Kur'an-ı Kerim ve Türkçe Meali Sayfa 233
98. O, kıyâmet günü de kavminin önüne düşecektir ve artık onları ateşe götürmüş, gitmiştir ve vardıkları yer, ne de kötü yerdir.
99. Burada da lânete uğradılar, kıyâmet gününde de. Şu bağışlanan bağış, ne de kötü bağıştır.
100. Bunlar, mâceralarını sana hikâye ettiğimiz şehirlere âit haberler; o şehirlerden harâbeleri hâlâ duranlar var, biçilmiş ekin gibi yerle bir olanlar, eseri bile kalmayanlar var.
101. Biz zulmetmedik onlara, fakat onlar, kendi kendilerine zulmettiler; Rabbinin emri gelince, Allah'ı bırakıp da kulluk ettikleri tanrıları, onlara hiçbir fayda veremedi ve ziyanlarını arttırmaktan başka bir şey yapamadı.
102. İşte Rabbin, zulmeden şehirleri böyle alıverir, aldığı, azâbına uğrattığı zaman da şüphe yok ki onun kavrayışı pek elemlidir, pek çetindir.
103. Gerçekten de bunda, âhiret azâbından korkanlara bir ibret var; o gün, bütün insanların bir araya toplanacağı bir gündür ve bütün insanların hazır olacağı bir gün.
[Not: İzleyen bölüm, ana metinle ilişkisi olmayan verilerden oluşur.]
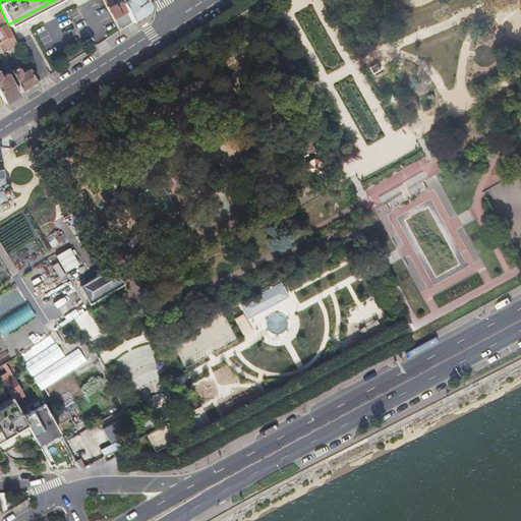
[(104,0),(107,6),(119,30),(133,20),(124,1),(122,0),(119,0),(116,2),(115,0),(104,0)]
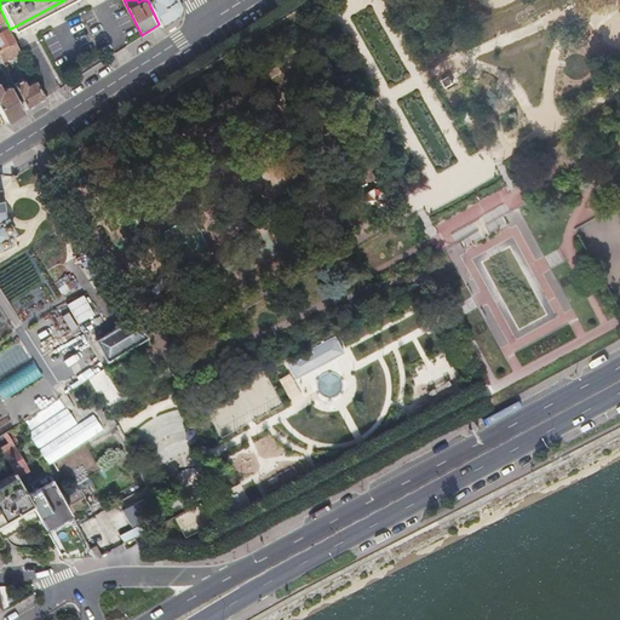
[(179,5),(177,0),(150,0),(148,1),(159,24),(177,13),(179,5)]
104. Ve biz o günün gelip çatmasını, ancak sayılı bir müddet için geciktiririz.
105. O gün geldi mi hiçbir kimse, Rabbinin izni olmaksızın konuşamaz; onların bir kısmı kutsuzdur, bir kısmı kutlu.
106. Ama kutsuz olanlar, gerçekten de ateştedir, onların inliyerek nefes almaları da oradadır, biten bir inilti gibi nefes vermeleri de.
107. Rabbinin dilediğinden başka hepsi de orada ebedî kalır göklerle yeryüzü durdukça; şüphe yok ki Rabbin, dilediğini dilediği gibi yapar.
108. Ama kutlu olanlarsa cennettedir, orada ebedî kalır Rabbinin dilediğinden başka hepsi, gökler ve yeryüzü durdukça; bitip tükenmesi olmayan bir bağıştır bu.